## WHAT THIS TASK INVOLVES
Please repeat exactly the lines below from the line with "focal_mm: 4.6" to the line with "focal_mm: 140", including both, and leave out every picture.

(Stored dataset items)
════════════════

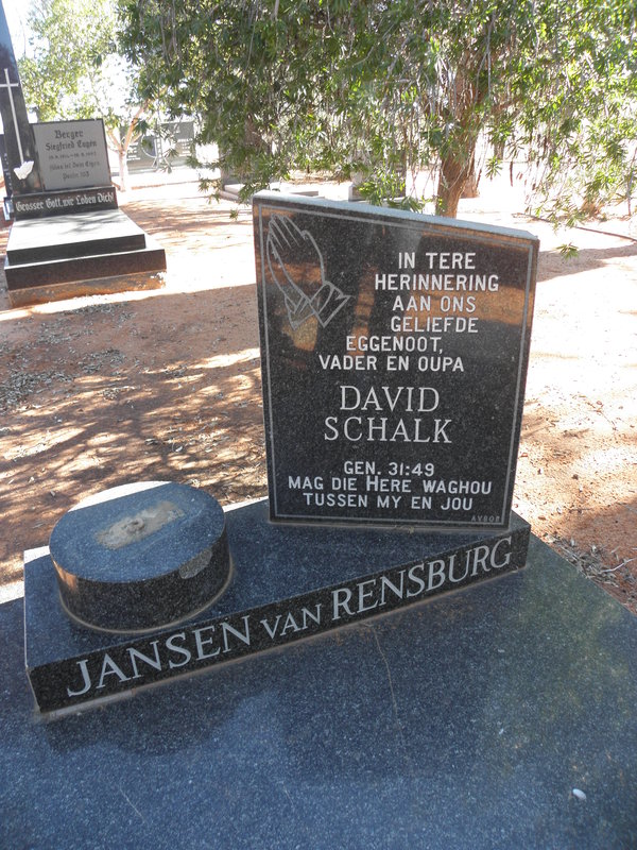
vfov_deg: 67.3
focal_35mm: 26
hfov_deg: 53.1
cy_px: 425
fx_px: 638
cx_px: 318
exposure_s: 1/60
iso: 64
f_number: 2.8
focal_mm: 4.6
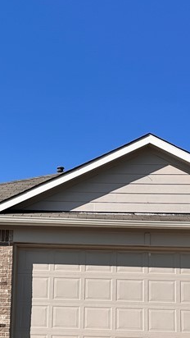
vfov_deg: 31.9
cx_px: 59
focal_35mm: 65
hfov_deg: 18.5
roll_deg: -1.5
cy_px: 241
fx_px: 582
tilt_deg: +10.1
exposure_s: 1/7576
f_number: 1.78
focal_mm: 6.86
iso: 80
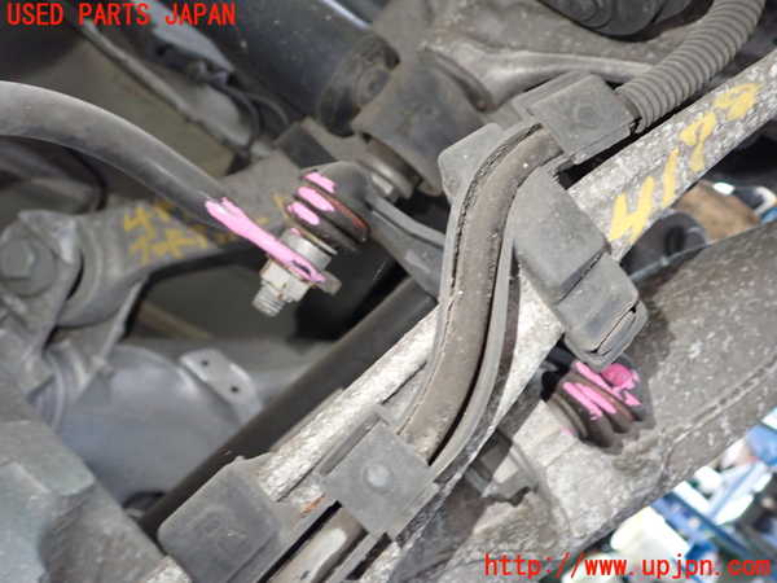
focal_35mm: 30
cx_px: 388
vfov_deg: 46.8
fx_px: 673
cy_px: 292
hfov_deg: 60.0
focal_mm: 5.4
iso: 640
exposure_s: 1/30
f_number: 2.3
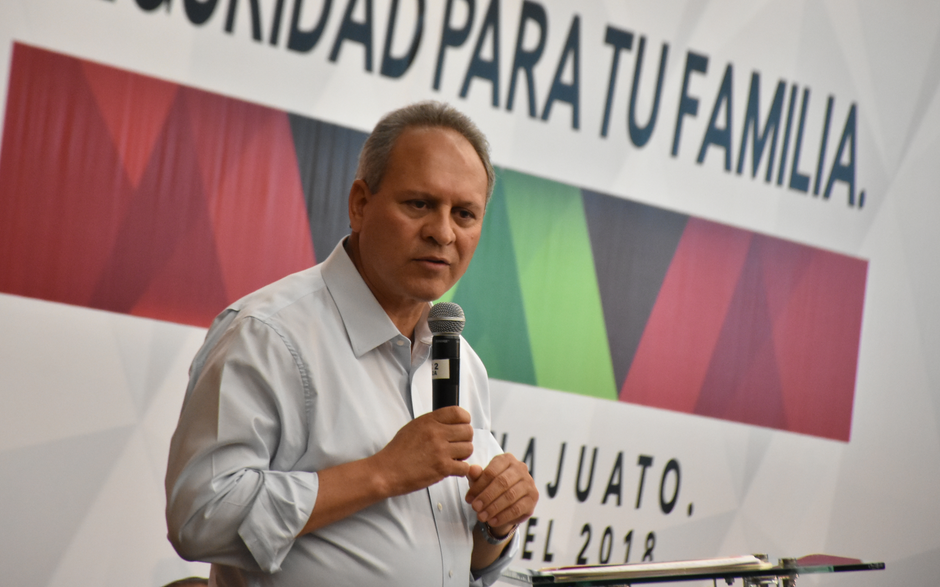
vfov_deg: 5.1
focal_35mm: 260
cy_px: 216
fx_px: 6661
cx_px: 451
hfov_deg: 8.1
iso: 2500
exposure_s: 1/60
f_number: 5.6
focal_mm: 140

════════════════

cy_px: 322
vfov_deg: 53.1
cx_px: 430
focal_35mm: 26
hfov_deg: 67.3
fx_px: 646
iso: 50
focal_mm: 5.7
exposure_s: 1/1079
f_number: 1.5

════════════════

## SOLVED PROBLEM
focal_mm: 4.6
vfov_deg: 31.9
cx_px: 59
focal_35mm: 65
hfov_deg: 18.5
roll_deg: -1.5
cy_px: 241
fx_px: 582
tilt_deg: +10.1
exposure_s: 1/7576
f_number: 1.78
focal_mm: 6.86
iso: 80
focal_35mm: 30
cx_px: 388
vfov_deg: 46.8
fx_px: 673
cy_px: 292
hfov_deg: 60.0
focal_mm: 5.4
iso: 640
exposure_s: 1/30
f_number: 2.3
vfov_deg: 5.1
focal_35mm: 260
cy_px: 216
fx_px: 6661
cx_px: 451
hfov_deg: 8.1
iso: 2500
exposure_s: 1/60
f_number: 5.6
focal_mm: 140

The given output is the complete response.